The aging US population means that Medicare is taking care of more older, sicker people for longer periods of time. Population trends suggest this phenomenon will only increase, unless drastic management and healthcare delivery solutions are found.
A new analysis of spending on traditional Medicare from 2001 through 2011 shows that per-person costs rose substantially as people aged. However, not all of this can be explained by the high cost of end-of-life care, and the report’s authors say more must be done to manage the mix of chronic conditions and physical limits that trigger healthcare spending.
As the US population gets older, per-capita Medicare costs now double between age 70 and 95; more critically, the age at which Medicare spending peaks has risen from 92 to 96 since 2000. These trends should set off alarms, according to the report from the Kaiser Family Foundation and a companion article published in Health Affairs; they suggest that without radical change, Medicare will be faced with the soaring costs of caring for more older, sicker people for longer stretches of time.
Parts of the Affordable Care Act (ACA) aimed at changing care delivery and spending patterns may help, including a new rule that pays primary care physicians to manage care for beneficiaries with more than 1 chronic condition. The ACA also includes provisions to prevent unnecessary hospitalizations, to better manage transitions after someone is in the hospital, and to do more to coordinate Medicare and Medicaid benefits for those who get both.

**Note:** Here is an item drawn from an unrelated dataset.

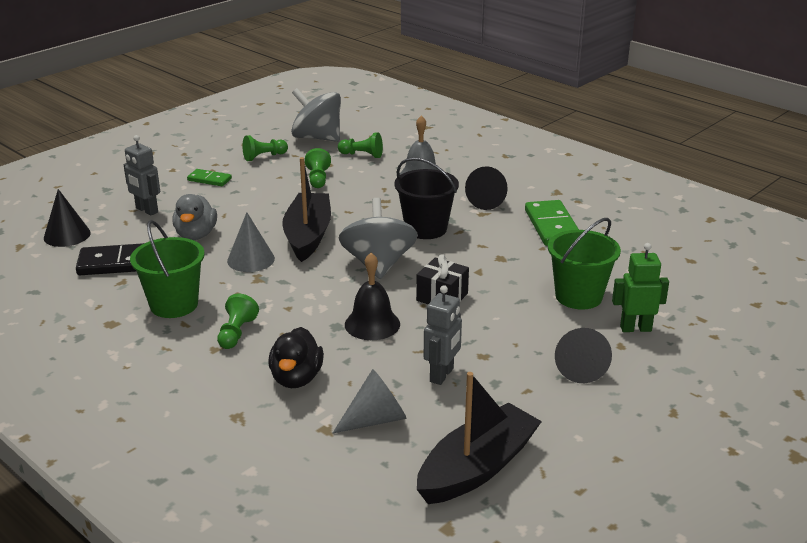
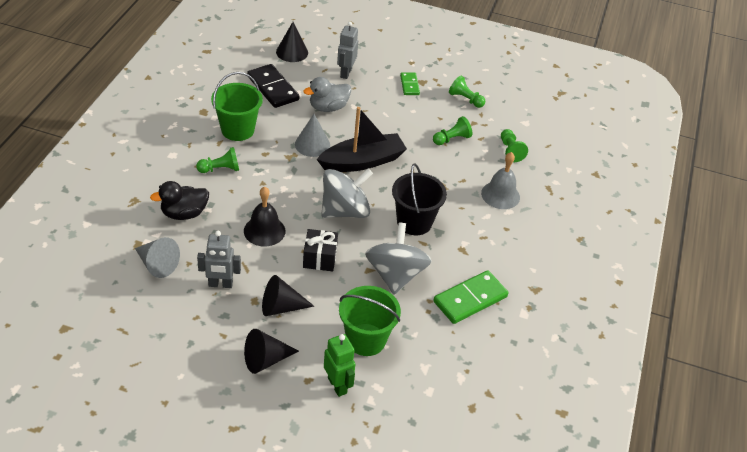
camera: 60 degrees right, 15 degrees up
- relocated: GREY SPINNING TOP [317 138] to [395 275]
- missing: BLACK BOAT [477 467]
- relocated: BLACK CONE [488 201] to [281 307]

Some key findings in the report, titled “The Rising Cost of Living Longer: Analysis of Medicare Spending by Age for Beneficiaries in Traditional Medicare,” include:
· Beneficiaries age 80 and older made up 24% of the Medicare population in 2011, but they accounted for 33% of the spending.
· Average per capital Medicare spending rose from $7566 at age 70 to $16,145 at age 96 in 2011, with average per capital spending declining after that.
· Between 2010 and 2050, the population age 65 and older will double, from 40 million to 84 million.
· Rising costs for those older than 65 cannot be attributed entirely to end-of-life care. Per capita spending is considerably higher for those who die during the year than those who live through the year: $33,486 compared with $8,647 in 2011. However, higher death rates among the oldest beneficiaries raise the per-capital average for beneficiaries at the older age levels.
· Medicare spending is growing much faster for beneficiaries age 90 or older than for younger beneficiaries, and gap between the cost of caring for the oldest beneficiaries and the youngest is widening.
Data in the report are alarming not only for Medicare, but for all payers, the authors wrote. “Other studies have documented increases in both Medicare and out-of-pocket spending by age, primarily attributable to the cost of long-term services and supports not covered by Medicare.”
As others have, the authors called for more research “to improve the management and coordination of care for high-need, high-cost patients, many of whom are among Medicare’s oldest beneficiaries.” This, they write, “will be essential to meet the needs of an aging population.”